Museo Revoltella
 




Il dipinto, realizzato nel 1925, anno in cui Plinio Nomellini pronunciò il discorso per il monumento a Giovanni Fattori a Livorno, appartiene a quella fase della sua produzione artistica in cui, ormai svincolatosi dall’adesione più completa alle teorie divisioniste della luce, sperimentava “un suo personalissimo divisionismo a pennellate più grandi con colori accesissimi, quasi «fauve»”.
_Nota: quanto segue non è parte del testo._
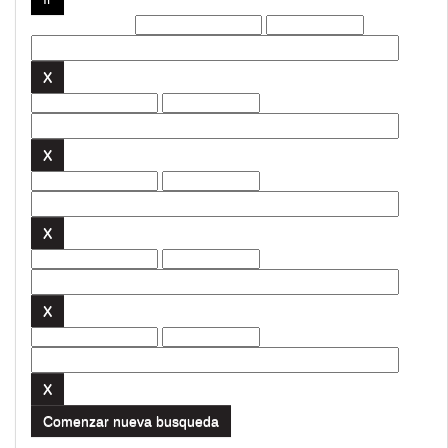
Filtros actuales:
Comenzar nueva busqueda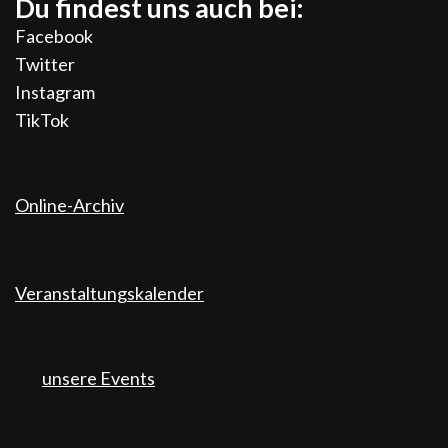
Du findest uns auch bei:
Facebook
Twitter
Instagram
TikTok
Online-Archiv
Veranstaltungskalender
unsere Events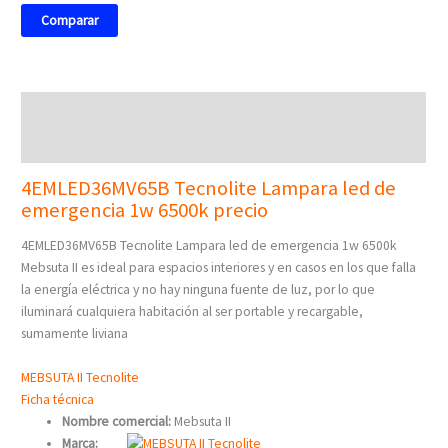
Comparar
Descripción
Valoraciones (0)
4EMLED36MV65B Tecnolite Lampara led de
emergencia 1w 6500k precio
4EMLED36MV65B Tecnolite Lampara led de emergencia 1w 6500k
Mebsuta II es ideal para espacios interiores y en casos en los que falla
la energía eléctrica y no hay ninguna fuente de luz, por lo que
iluminará cualquiera habitación al ser portable y recargable,
sumamente liviana
MEBSUTA II Tecnolite
Ficha técnica
Nombre comercial:
Mebsuta II
Marca: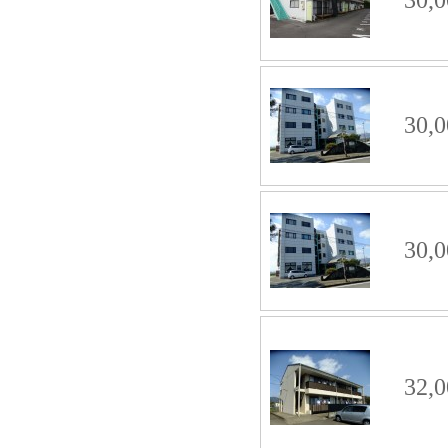
30,0
30,0
32,0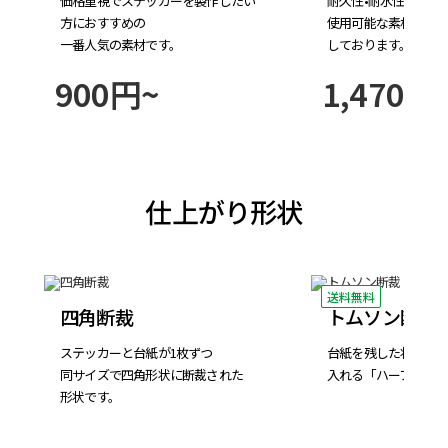
価格重視で
ステッカーを
製作したい
耐久性
•
耐水性
に優れ
方におすすめの
使用
可能な
素材も
ご
一番人気の素材です。
しております。
900円~
1,470円
仕上がり形状
送料無料
BEST
四角断裁
トムソン断裁
ステッカーと
台紙が
1枚ずつ
台紙を
残した
状態で
同サイズで
四角形状に
断裁された
入れる
「ハーフカッ
形状です。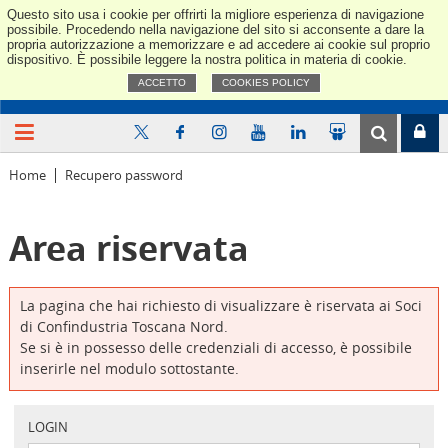
Questo sito usa i cookie per offrirti la migliore esperienza di navigazione
Confindus
possibile. Procedendo nella navigazione del sito si acconsente a dare la
propria autorizzazione a memorizzare e ad accedere ai cookie sul proprio
dispositivo. È possibile leggere la nostra politica in materia di cookie.
ACCETTO
COOKIES POLICY
Home
Recupero password
Area riservata
La pagina che hai richiesto di visualizzare è riservata ai Soci
di Confindustria Toscana Nord.
Se si è in possesso delle credenziali di accesso, è possibile
inserirle nel modulo sottostante.
LOGIN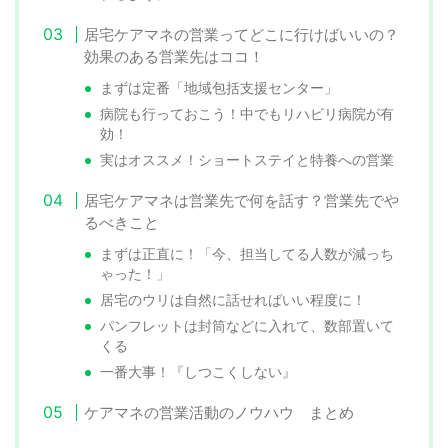
居宅ケアマネの営業ってどこに行けばいいの？
効果のある営業先はココ！
まずは定番「地域包括支援センター」
病院も行っておこう！中でもリハビリ病院が有
効！
実はオススメ！ショートステイと特養への営業
居宅ケアマネは営業先で何を話す？営業先でや
るべきこと
まずは正直に！「今、担当してる人数が減っち
ゃった！」
居宅のウリは自然に話せればいい程度に！
パンフレットは封筒などに入れて、数部置いて
くる
一番大事！『しつこくしない』
ケアマネの営業活動のノウハウ まとめ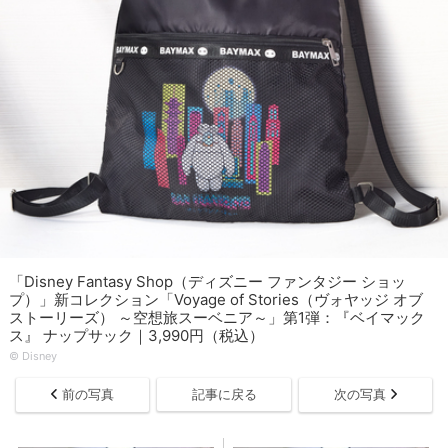
「Disney Fantasy Shop（ディズニー ファンタジー ショッ
プ）」新コレクション「Voyage of Stories（ヴォヤッジ オブ
ストーリーズ） ～空想旅スーベニア～」第1弾：『ベイマック
ス』 ナップサック｜3,990円（税込）
© Disney
前の写真
記事に戻る
次の写真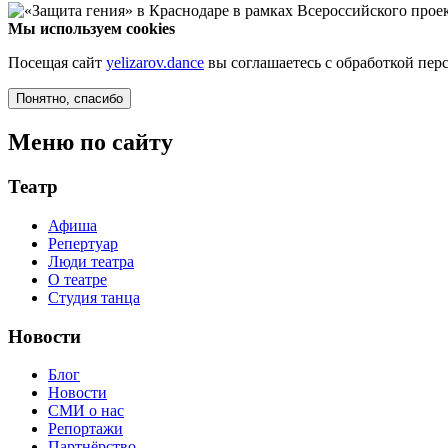
Мы используем cookies
Посещая сайт
yelizarov.dance
вы соглашаетесь с обработкой пе
Понятно
, спасибо
Меню по сайту
Театр
Афиша
Репертуар
Люди театра
О театре
Студия танца
Новости
Блог
Новости
СМИ о нас
Репортажи
Партнёрство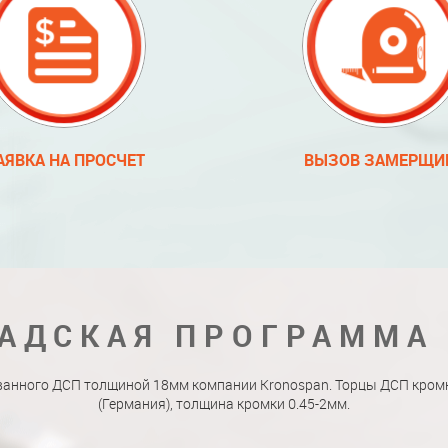
АЯВКА НА ПРОСЧЕТ
ВЫЗОВ ЗАМЕРЩИ
АДСКАЯ ПРОГРАММА
ванного ДСП толщиной 18мм компании Kronospan. Торцы ДСП кро
(Германия), толщина кромки 0.45-2мм.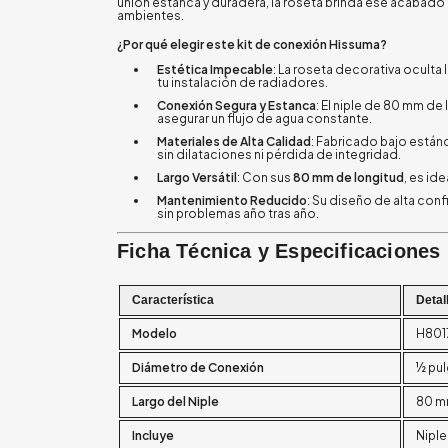
unión estanca y duradera, la roseta brinda ese acabado 
ambientes.
¿Por qué elegir este kit de conexión Hissuma?
Estética Impecable
: La roseta decorativa oculta
tu instalación de radiadores.
Conexión Segura y Estanca
: El niple de 80 mm de 
asegurar un flujo de agua constante.
Materiales de Alta Calidad
: Fabricado bajo estánd
sin dilataciones ni pérdida de integridad.
Largo Versátil
: Con sus
80 mm de longitud
, es id
Mantenimiento Reducido
: Su diseño de alta con
sin problemas año tras año.
Ficha Técnica y Especificaciones
Característica
Detal
Modelo
H801
Diámetro de Conexión
½ pu
Largo del Niple
80 
Incluye
Niple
Anche se, come specificava la nipote Eleonora Barbara Nomellini, qualsiasi teoria fu sempre per
lui “solo il mezzo per rappresentare anche con forma nuova gli stati d’animo, che sentiva urgere in sé.” “Anche quando ero piccolo, -scriveva negli Appunti autobiografici, conservati presso l’Archivio Nomellini a Firenze- ricordo, seguendo mio padre alla caccia con la civetta, non curavo gli uccelletti […] mi estasiavo del primo sole che, traverso le ragnatele tra l’una e l’altra fronda, indorava quei sottili velami. E le nubi, e la luna errante, e le schiume marine, sembravami che per me svariassero le nubi nell’abisso celeste, componevano apparizioni veloci di giganti, l’onda, nel trapasso sembrava come nella sua rete verde, rotolasse grandi serpenti lucidi.”
“Luce, natura, mito”, affermava la nipote dell’artista Eleonora Nomellini (1998),“erano il cardine del suo modo di sentire, del suo cercare di esprimere con la pittura tutto quello che turbinava nella sua anima.” Luce, colore e trasfigurazione mitica in uno spazio naturale aperto e apparentemente infinito sono anche i caratteri peculiari del dipinto del Museo Revoltella, che fu presente anche alla Biennale veneziana del 1926 e in cui forse l’artista, amico di poeti (Giovanni Pascoli) e musicisti (Giacomo Puccini), ritrasse una delle figlie in età adolescente, Laura, sul balcone di una casa al mare, magari a Quercianella, in provincia di Livorno, dove la famiglia Nomellini trascorse i periodi estivi tra il 1924 e il 1926.